◆ **WHAT THIS TASK INVOLVES**
Output all entries exactly as they appear and skip the pictures.

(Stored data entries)
◇ ◇ ◇ ◇

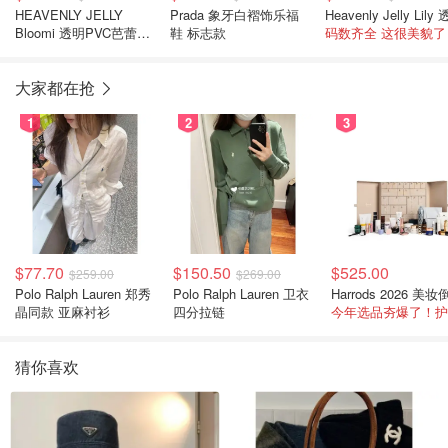
HEAVENLY JELLY
Prada 象牙白褶饰乐福
Bloomi 透明PVC芭蕾鞋
鞋 标志款
码数齐全 这很美貌了
珠饰花
大家都在抢
1
2
3
$77.70
$150.50
$525.00
$259.00
$269.00
Polo Ralph Lauren 郑秀
Polo Ralph Lauren 卫衣
晶同款 亚麻衬衫
四分拉链
猜你喜欢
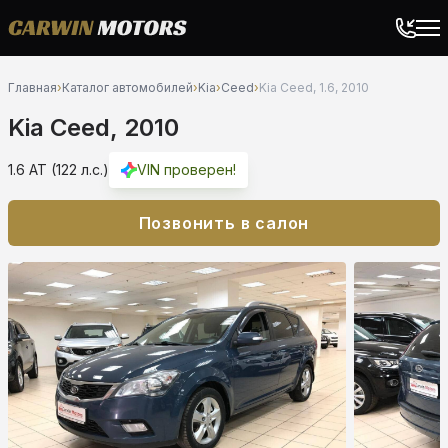
Главная
›
Каталог автомобилей
›
Kia
›
Ceed
›
Kia Ceed, 1.6, 2010
Kia Ceed, 2010
1.6 AT (122 л.с.)
VIN проверен!
Позвонить в салон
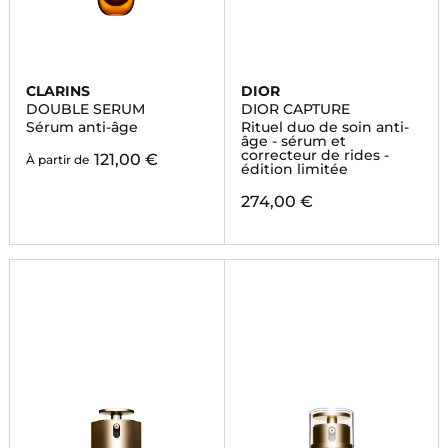
CLARINS
DIOR
DOUBLE SERUM
DIOR CAPTURE
Sérum anti-âge
Rituel duo de soin anti-
âge - sérum et
correcteur de rides -
121,00 €
À partir de
édition limitée
274,00 €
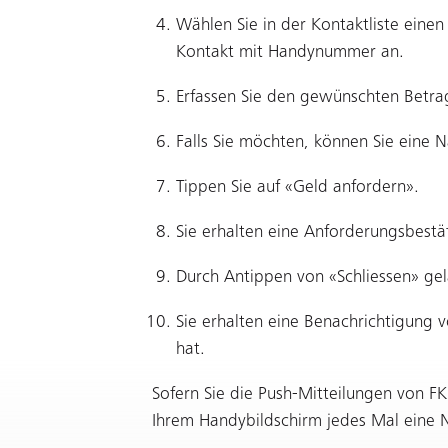
Wählen Sie in der Kontaktliste eine
Kontakt mit Handynummer an.
Erfassen Sie den gewünschten Betra
Falls Sie möchten, können Sie eine N
Tippen Sie auf «Geld anfordern».
Sie erhalten eine Anforderungsbest
Durch Antippen von «Schliessen» gel
Sie erhalten eine Benachrichtigung 
hat.
Sofern Sie die Push-Mitteilungen von FK
Ihrem Handybildschirm jedes Mal eine 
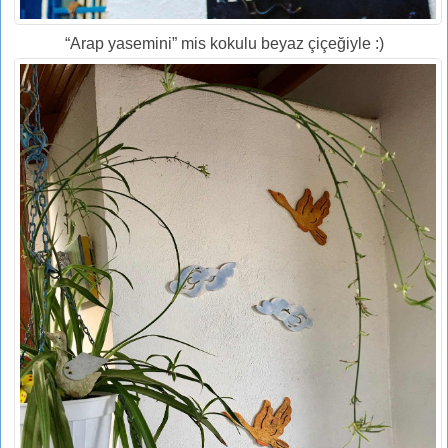
“Arap yasemini” mis kokulu beyaz çiçeğiyle :)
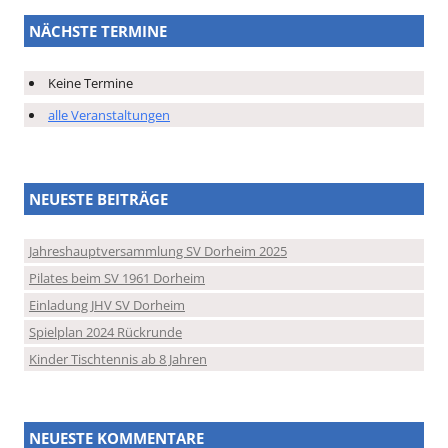
NÄCHSTE TERMINE
Keine Termine
alle Veranstaltungen
NEUESTE BEITRÄGE
Jahreshauptversammlung SV Dorheim 2025
Pilates beim SV 1961 Dorheim
Einladung JHV SV Dorheim
Spielplan 2024 Rückrunde
Kinder Tischtennis ab 8 Jahren
NEUESTE KOMMENTARE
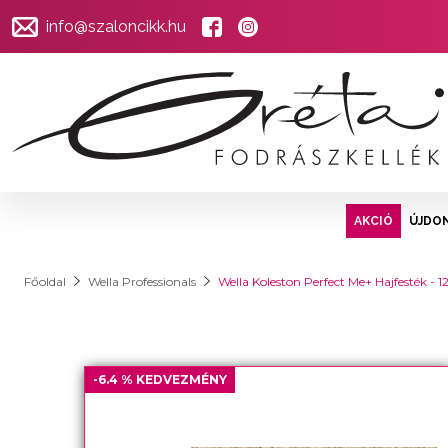
info@szaloncikk.hu
AKCIÓ
ÚJDO
Főoldal
Wella Professionals
Wella Koleston Perfect Me+ Hajfesték - 1
-6.4 % KEDVEZMÉNY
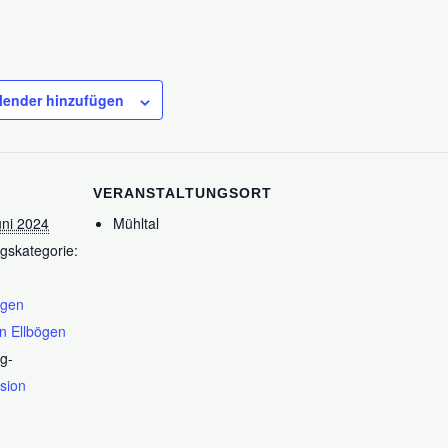
lender hinzufügen
VERANSTALTUNGSORT
uni 2024
Mühltal
gskategorie:
ngen
on Ellbögen
g-
sion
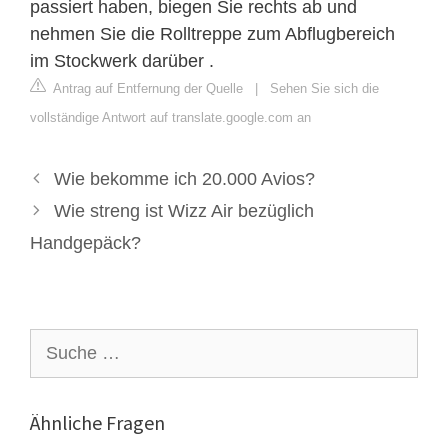
passiert haben, biegen Sie rechts ab und
nehmen Sie die Rolltreppe zum Abflugbereich
im Stockwerk darüber .
Antrag auf Entfernung der Quelle
|
Sehen Sie sich die
vollständige Antwort auf translate.google.com an
Wie bekomme ich 20.000 Avios?
Wie streng ist Wizz Air bezüglich
Handgepäck?
Suche
nach:
Ähnliche Fragen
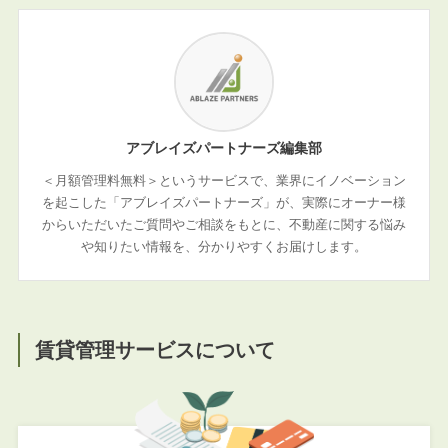
アブレイズパートナーズ編集部
＜月額管理料無料＞というサービスで、業界にイノベーション
を起こした「アブレイズパートナーズ」が、実際にオーナー様
からいただいたご質問やご相談をもとに、不動産に関する悩み
や知りたい情報を、分かりやすくお届けします。
賃貸管理サービスについて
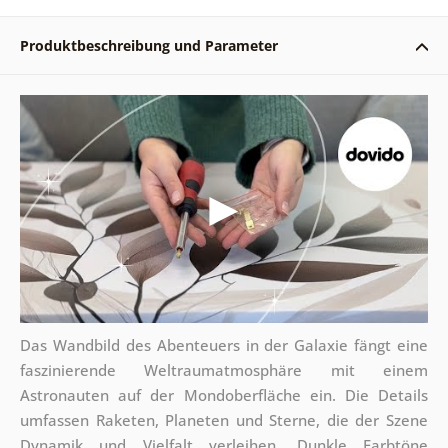
Produktbeschreibung und Parameter
Das Wandbild des Abenteuers in der Galaxie fängt eine
faszinierende Weltraumatmosphäre mit einem
Astronauten auf der Mondoberfläche ein. Die Details
umfassen Raketen, Planeten und Sterne, die der Szene
Dynamik und Vielfalt verleihen. Dunkle Farbtöne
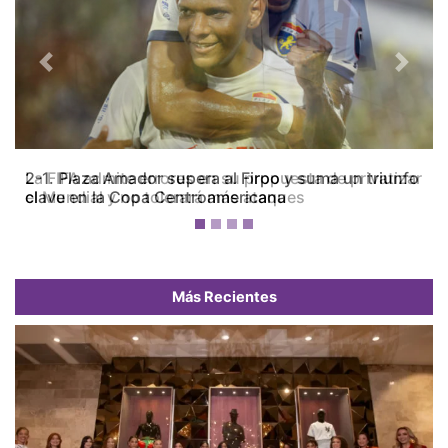
Previous
Next
La FIFA admite errores en su propuesta de privatizar
el Mundial y no tolerará más ataques
Más Recientes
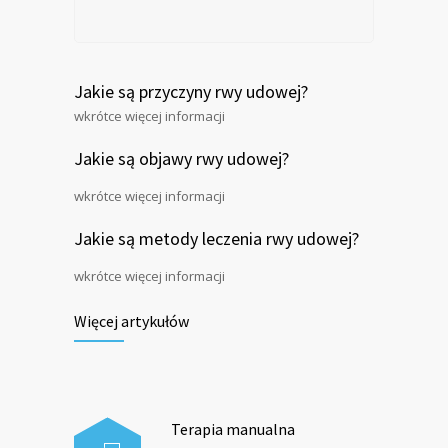
Jakie są przyczyny rwy udowej?
wkrótce więcej informacji
Jakie są objawy rwy udowej?
wkrótce więcej informacji
Jakie są metody leczenia rwy udowej?
wkrótce więcej informacji
Więcej artykułów
Terapia manualna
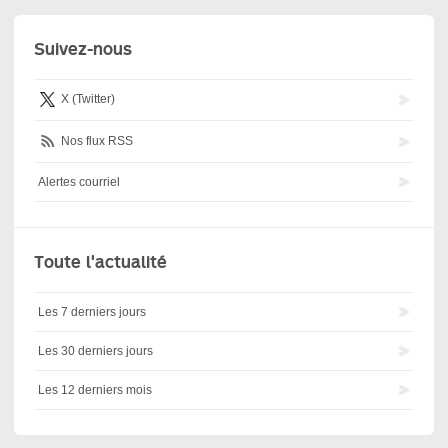
Suivez-nous
X (Twitter)
Nos flux RSS
Alertes courriel
Toute l'actualité
Les 7 derniers jours
Les 30 derniers jours
Les 12 derniers mois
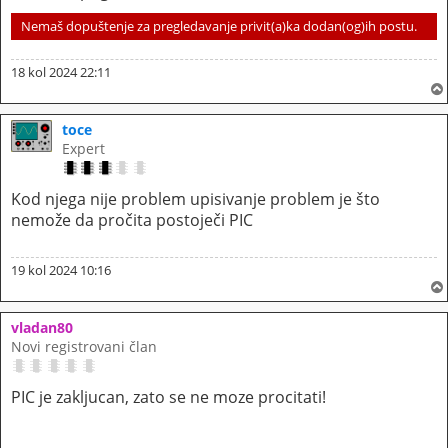
Nemaš dopuštenje za pregledavanje privit(a)ka dodan(og)ih postu.
18 kol 2024 22:11
toce
Expert
Kod njega nije problem upisivanje problem je što
nemože da pročita postoječi PIC
19 kol 2024 10:16
vladan80
Novi registrovani član
PIC je zakljucan, zato se ne moze procitati!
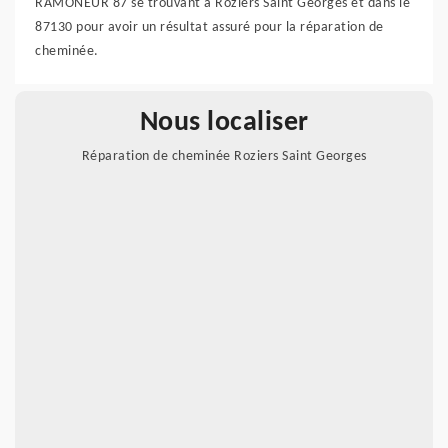
RAMONEUR 87 se trouvant à Roziers Saint Georges et dans le
87130 pour avoir un résultat assuré pour la réparation de
cheminée.
Nous localiser
Réparation de cheminée Roziers Saint Georges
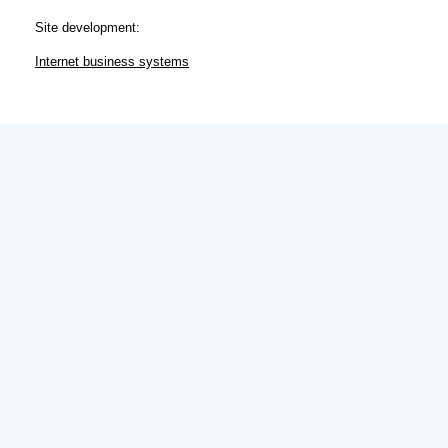
Site development:
Internet business systems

◇ ◇ ◇ ◇

◆ **ANSWER FOR THE TASK**
HEAVENLY JELLY
Prada 象牙白褶饰乐福
Bloomi 透明PVC芭蕾鞋
鞋 标志款
码数齐全 这很美貌了
珠饰花
大家都在抢
1
2
3
$77.70
$150.50
$525.00
$259.00
$269.00
Polo Ralph Lauren 郑秀
Polo Ralph Lauren 卫衣
晶同款 亚麻衬衫
四分拉链
猜你喜欢
Главная
›
Каталог автомобилей
›
Kia
›
Ceed
›
Kia Ceed, 1.6, 2010
Kia Ceed, 2010
1.6 AT (122 л.с.)
VIN проверен!
Позвонить в салон
CLARINS
DIOR
DOUBLE SERUM
DIOR CAPTURE
Sérum anti-âge
Rituel duo de soin anti-
âge - sérum et
correcteur de rides -
121,00 €
À partir de
édition limitée
274,00 €
Wählen Sie in der Kontaktliste eine
Kontakt mit Handynummer an.
Erfassen Sie den gewünschten Betra
Falls Sie möchten, können Sie eine N
Tippen Sie auf «Geld anfordern».
Sie erhalten eine Anforderungsbest
Durch Antippen von «Schliessen» gel
Sie erhalten eine Benachrichtigung 
hat.
Sofern Sie die Push-Mitteilungen von FK
Ihrem Handybildschirm jedes Mal eine 
“Arap yasemini” mis kokulu beyaz çiçeğiyle :)
NÄCHSTE TERMINE
Keine Termine
alle Veranstaltungen
NEUESTE BEITRÄGE
Jahreshauptversammlung SV Dorheim 2025
Pilates beim SV 1961 Dorheim
Einladung JHV SV Dorheim
Spielplan 2024 Rückrunde
Kinder Tischtennis ab 8 Jahren
NEUESTE KOMMENTARE
info@szaloncikk.hu
AKCIÓ
ÚJDO
Főoldal
Wella Professionals
Wella Koleston Perfect Me+ Hajfesték - 1
-6.4 % KEDVEZMÉNY
lender hinzufügen
VERANSTALTUNGSORT
uni 2024
Mühltal
gskategorie:
ngen
on Ellbögen
g-
sion
passiert haben, biegen Sie rechts ab und
nehmen Sie die Rolltreppe zum Abflugbereich
im Stockwerk darüber .
Antrag auf Entfernung der Quelle
|
Sehen Sie sich die
vollständige Antwort auf translate.google.com an
Wie bekomme ich 20.000 Avios?
Wie streng ist Wizz Air bezüglich
Handgepäck?
Suche
nach:
Ähnliche Fragen
アブレイズパートナーズ編集部
＜月額管理料無料＞というサービスで、業界にイノベーション
を起こした「アブレイズパートナーズ」が、実際にオーナー様
からいただいたご質問やご相談をもとに、不動産に関する悩み
や知りたい情報を、分かりやすくお届けします。
賃貸管理サービスについて
Produktbeschreibung und Parameter
Das Wandbild des Abenteuers in der Galaxie fängt eine
faszinierende Weltraumatmosphäre mit einem
Astronauten auf der Mondoberfläche ein. Die Details
umfassen Raketen, Planeten und Sterne, die der Szene
Dynamik und Vielfalt verleihen. Dunkle Farbtöne
Previous
Next
La FIFA admite errores en su propuesta de privatizar
el Mundial y no tolerará más ataques
Más Recientes
Jakie są przyczyny rwy udowej?
wkrótce więcej informacji
Jakie są objawy rwy udowej?
wkrótce więcej informacji
Jakie są metody leczenia rwy udowej?
wkrótce więcej informacji
Więcej artykułów
Terapia manualna
Suivez-nous
X (Twitter)
Nos flux RSS
Alertes courriel
Toute l'actualité
Les 7 derniers jours
Les 30 derniers jours
Les 12 derniers mois
Nemaš dopuštenje za pregledavanje privit(a)ka dodan(og)ih postu.
18 kol 2024 22:11
toce
Expert
Kod njega nije problem upisivanje problem je što
nemože da pročita postoječi PIC
19 kol 2024 10:16
vladan80
Novi registrovani član
PIC je zakljucan, zato se ne moze procitati!
RAMONEUR 87 se trouvant à Roziers Saint Georges et dans le
87130 pour avoir un résultat assuré pour la réparation de
cheminée.
Nous localiser
Réparation de cheminée Roziers Saint Georges
Site development:
Internet business systems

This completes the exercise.